CONCLUSION McClintock’s conclusion is illustrated in Fig. 14.11c: Transposable elements can be excised from their original position in the genome and inserted into another position.

FOLLOW-UP WORK McClintock won the Nobel Prize in Physiology or Medicine in 1983. Later experiments showed that Ds is a transposable element that lacks a functional gene for transposase, the protein needed for the element to move, and Ac is a transposable element that encodes transposase. Presence of Ac produces active transposase that allows Ds to move. Much additional work showed that there are many different types of transposable element and that they are ubiquitous among organisms.

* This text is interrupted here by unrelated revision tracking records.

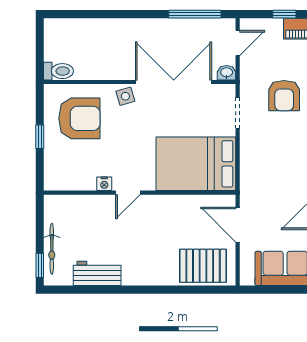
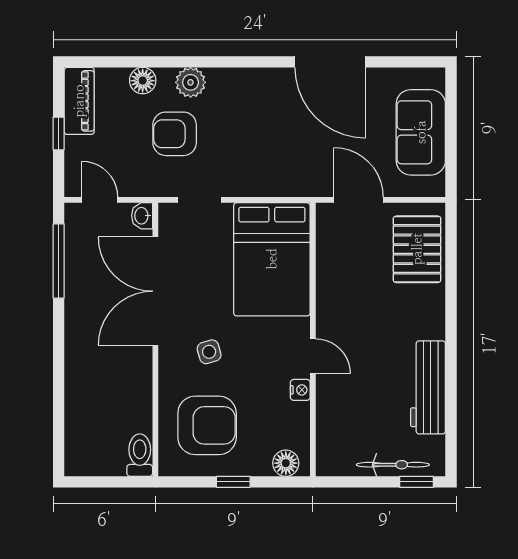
side table: (125, 96) -> (209, 352), moved
armchair: (284, 96) -> (175, 134), turned 180
armchair: (79, 118) -> (207, 425), turned 90
floor lamp: (53, 174) -> (286, 463), added
door: (238, 225) -> (358, 200), swing flipped
workbench: (97, 273) -> (428, 387), width x1.38

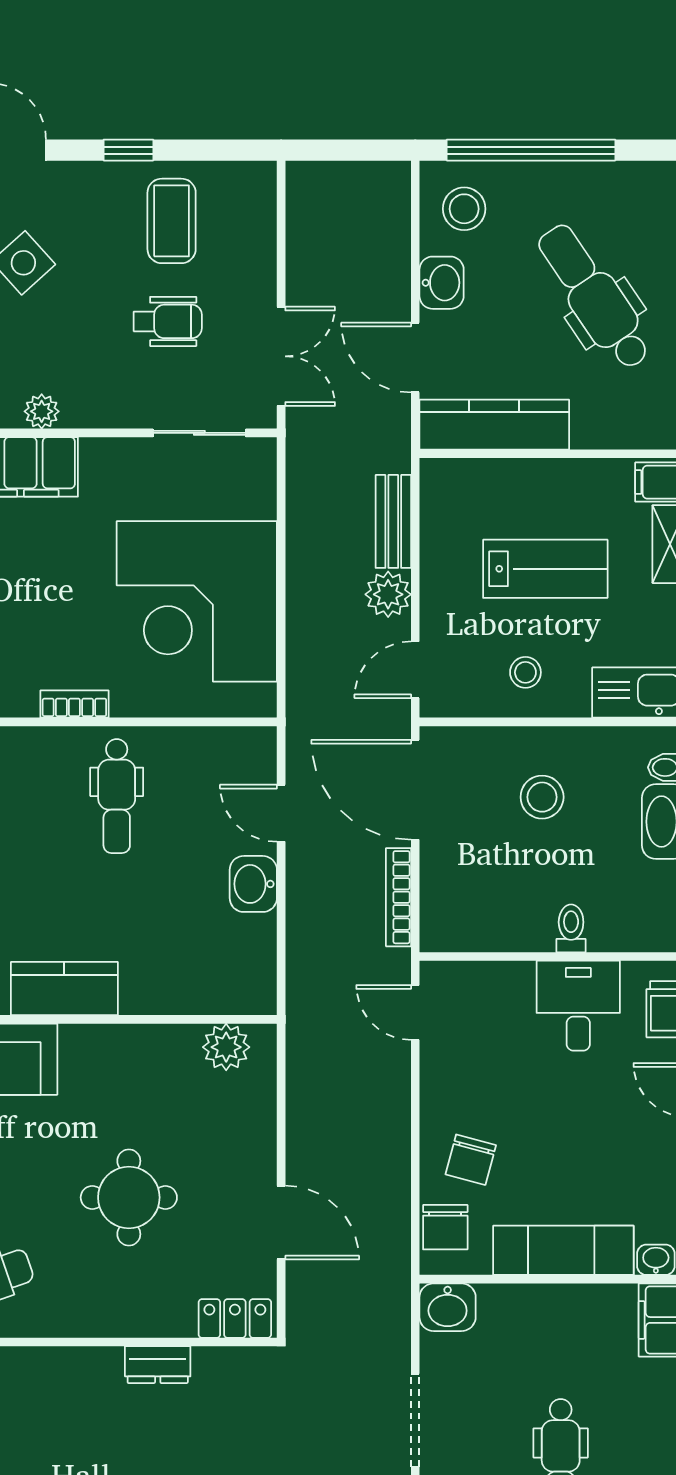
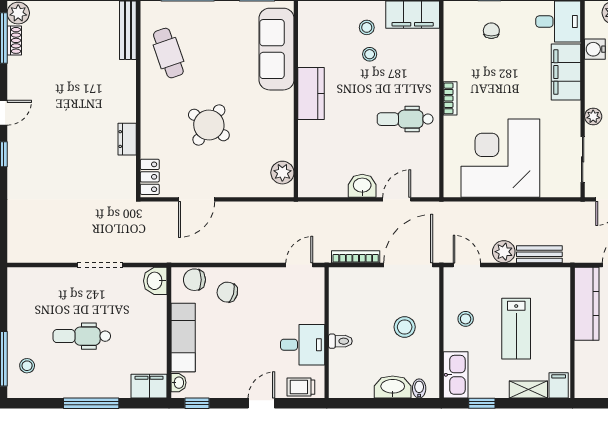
plant: (42, 411) -> (593, 116), moved
round table: (129, 1197) -> (209, 125), turned 35

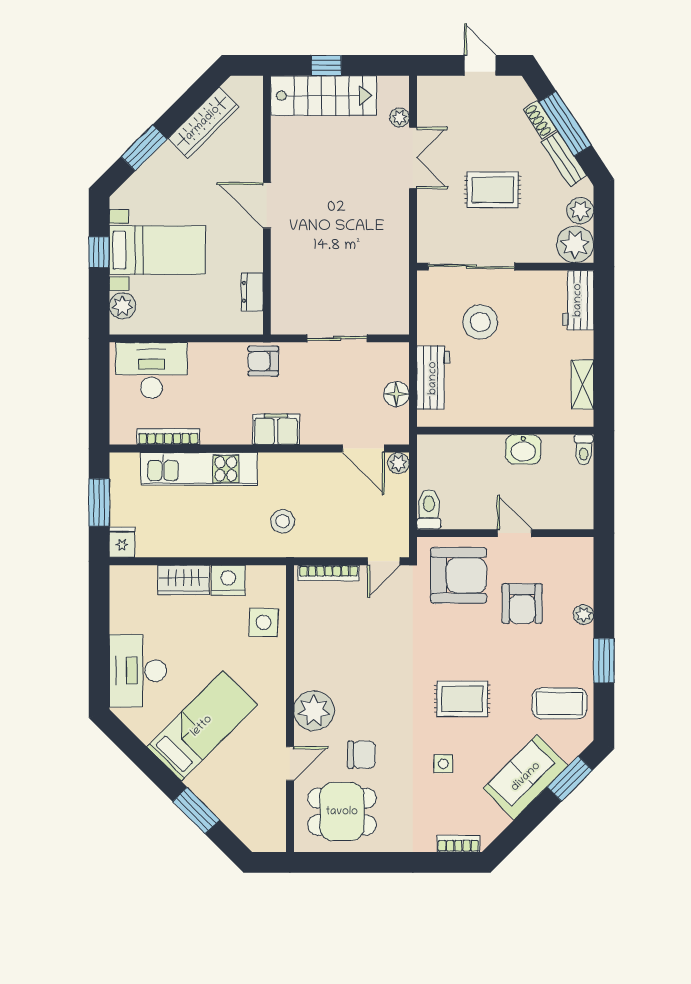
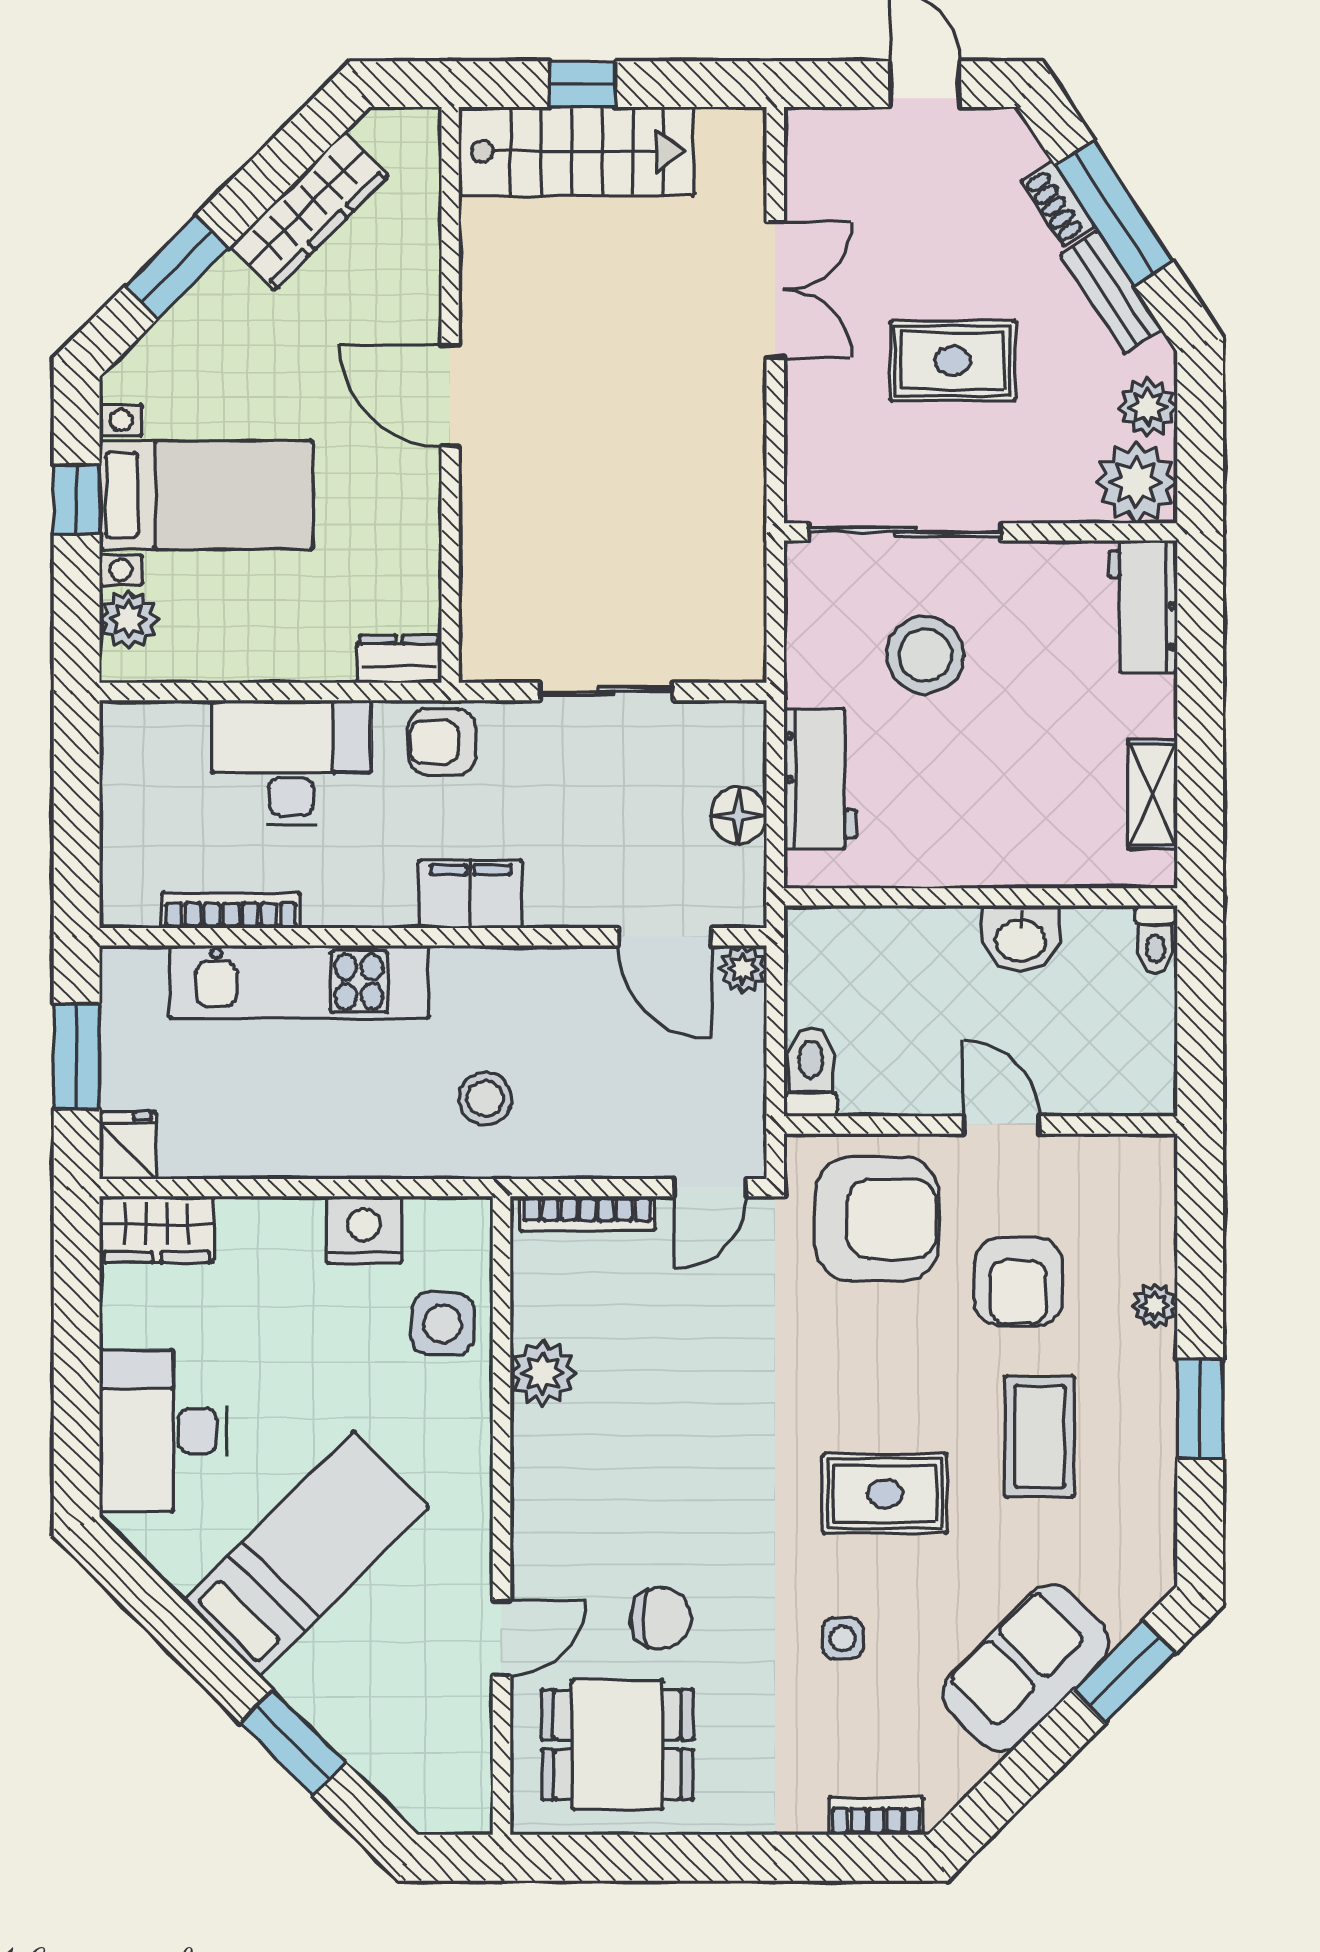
plant: (399, 118) -> (745, 200), removed
dresser: (252, 292) -> (399, 659), moved, turned 90
desk: (151, 370) -> (291, 763), moved
wardrobe: (184, 580) -> (156, 1229), moved
coffee table: (559, 703) -> (1040, 1436), moved, turned 90
plant: (314, 711) -> (543, 1373), moved, width x0.73, depth x0.73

SOURCE McClintock, B. 1950. “The Origin and Behavior of Mutable Loci in Maize.” Proceedings of the National Academy of Sciences of the United States of America. 36:344–355.

14-11

McClintock observed that, while the kernels in the mutant corn were mostly yellow, most of them had purple sectors. Each colored sector consists of a lineage of progeny cells from a single progenitor cell in which pigment synthesis had been restored. McClintock realized that, just as the inability of the kernel cells to produce pigment was caused by a transposable element jumping into a gene, restoration of that ability could be caused by the transposable element jumping out again. Her hypothesis that transposable elements are responsible for the pigment mutations was confirmed when she found that in cells where pigment had been restored, mutations affecting other genes had also occurred. She deduced that these other mutations were due to a transposable element jumping out of a pigment gene and into a different gene in the same cell.

The movement or transposition of transposable elements, including those McClintock studied, requires specialized enzymes, different for each type of element, which are often encoded in the sequence of the element itself. These enzymes recognize specific sequences in the ends of the transposable element, cut it out of the DNA molecule it is in, and insert it somewhere else in the genome. In some cases, the excised transposable element leaves a copy of itself in its original position, resulting in multiple identical sequences throughout the genome as the transposable element jumps around. In other cases, the transposable element is removed entirely, leading to restoration of gene function, and the sectoring shown in Fig. 14.11b. Unstable mutations due to transposable elements can occur in almost any organism, including the Japanese morning glory, whose sectored flowers are shown in Fig. 14.3.